▶ _PASSAGE FOR REVIEW_
===

# Artificial Neural Networks

**Overview**

The history of artificial neural networks goes back to the first days of computing. In 1943, Warren McCulloch and Walter Pitts, both mathematicians, built a circuitry system with the intention to approximate the functioning of the human brain that ran simple algorithms. In other words, the artificial neural network (ANN), or just neural network, is a machine learning method evolved from the idea of simulating the human brain. ANN is employed to model complex patterns in datasets using multiple hidden layers and non-linear activation functions.

It wasn't until 2010 that research picked up again. The **big data** trend, and parallel gave data scientists the training data and computing resources needed to run complex ANNs. The present excitement about ANN can be traced back to 2012 and an online contest called the ImageNet Challenge, when a neural network was able to beat human performance at an image recognition task. Since then, the interest in ANNs has soared and technology keeps improving.

**Neural Network Architectures**

The ANN architecture consists of 3 types of node (individual unit) layers, namely **input**, **hidden**, and **output** **layers**. Neurons in the input layer are connected with the nodes in the hidden layer, and the latter are connected to the ones of the output layer. Each connection is assigned a **weight**. The data taken from the network by input layer are then passed to the hidden layer to be processed. The resulting value is then sent to the output layer, which will also process it and the then output is computed.

__Figure 1 - Architecture of an artificial neuron and a multilayered neural network (____source____)__

In the above figure, for one single observation, x1, x2, x3...x(n) represents various inputs (independent variables) to the network. Each of those inputs is multiplied by a connection weight. The weights are represented as w1, w2, w3….w(n). **Weight shows the strength of a specific neuron. **In a classic case, these products are summed, fed to an **activation function (**also known as transfer function) to get a result, and this result is sent as output.

Mathematically, x1.w1 + x2.w2 + x3.w3 ...... xn.wn = ∑ xi.wi. Now activation function is applied **𝜙(∑ xi.wi).** This function then decides whether a node should be activated or not by calculating the weighted sum and further adding bias to it. The motive is to introduce **non-linearity** into the output of a node.

The interconnection of the nodes between the layers can be divided into two classes, namely the **Feedforward neural network** and **recurrent neural network**.

===

▶ _EXERCISE A_
In the passage on artificial neural networks, what online contest saw a neural network beat human performance at an image recognition task?

===

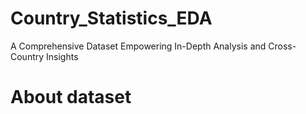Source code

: # Country_Statistics_EDA
A Comprehensive Dataset Empowering In-Depth Analysis and Cross-Country Insights
# About dataset
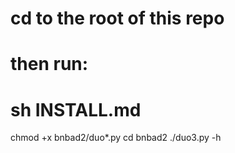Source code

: # cd to the root of this repo
# then run:
#             sh INSTALL.md

chmod +x bnbad2/duo*.py
cd bnbad2
./duo3.py -h
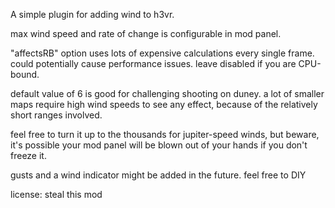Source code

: A simple plugin for adding wind to h3vr.

max wind speed and rate of change is configurable in mod panel. 

"affectsRB" option uses lots of expensive calculations every single frame. could potentially cause performance issues. leave disabled if you are CPU-bound.

default value of 6 is good for challenging shooting on duney. a lot of smaller maps require high wind speeds to see any effect, because of the relatively short ranges involved.

feel free to turn it up to the thousands for jupiter-speed winds, but beware, it's possible your mod panel will be blown out of your hands if you don't freeze it.

gusts and a wind indicator might be added in the future. feel free to DIY


license: steal this mod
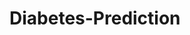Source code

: # Diabetes-Prediction

































































































































































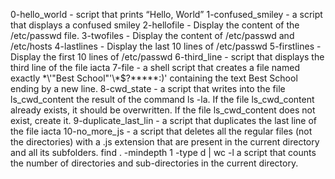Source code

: 0-hello_world - script that prints “Hello, World”
1-confused_smiley - a script that displays a confused smiley
2-hellofile - Display the content of the /etc/passwd file.
3-twofiles - Display the content of /etc/passwd and /etc/hosts
4-lastlines - Display the last 10 lines of /etc/passwd
5-firstlines - Display the first 10 lines of /etc/passwd
6-third_line - script that displays the third line of the file iacta
7-file -  a shell script that creates a file named exactly \*\\'"Best School"\'\\*$\?\*\*\*\*\*:)' containing the text Best School ending by a new line.
8-cwd_state -  a script that writes into the file ls_cwd_content the result of the command ls -la. If the file ls_cwd_content already exists, it should be overwritten. If the file ls_cwd_content does not exist, create it.
9-duplicate_last_lin - a script that duplicates the last line of the file iacta
10-no_more_js - a script that deletes all the regular files (not the directories) with a .js extension that are present in the current directory and all its subfolders.
find . -mindepth 1 -type d | wc -l a script that counts the number of directories and sub-directories in the current directory.

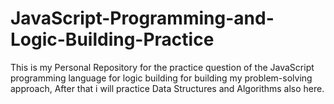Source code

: # JavaScript-Programming-and-Logic-Building-Practice

This is my Personal Repository for the practice question of the JavaScript programming language for logic building for building my problem-solving approach,
After that i will practice Data Structures and Algorithms also here.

===

▶ _EXERCISE B_
Give the lines of the records from their start through the line containing "max wind speed", both ends included, as a JSON list of strings with one string per line and blank lines omitted. Leave the pictures out of the answer.

▶ _WRITTEN RESPONSE A_
The ImageNet Challenge.

▶ _WRITTEN RESPONSE B_
[
  "Source code",
  ": # Country_Statistics_EDA",
  "A Comprehensive Dataset Empowering In-Depth Analysis and Cross-Country Insights",
  "# About dataset",
  "Source code",
  ": # cd to the root of this repo",
  "# then run:",
  "#             sh INSTALL.md",
  "chmod +x bnbad2/duo*.py",
  "cd bnbad2",
  "./duo3.py -h",
  "Source code",
  ": A simple plugin for adding wind to h3vr.",
  "max wind speed and rate of change is configurable in mod panel. "
]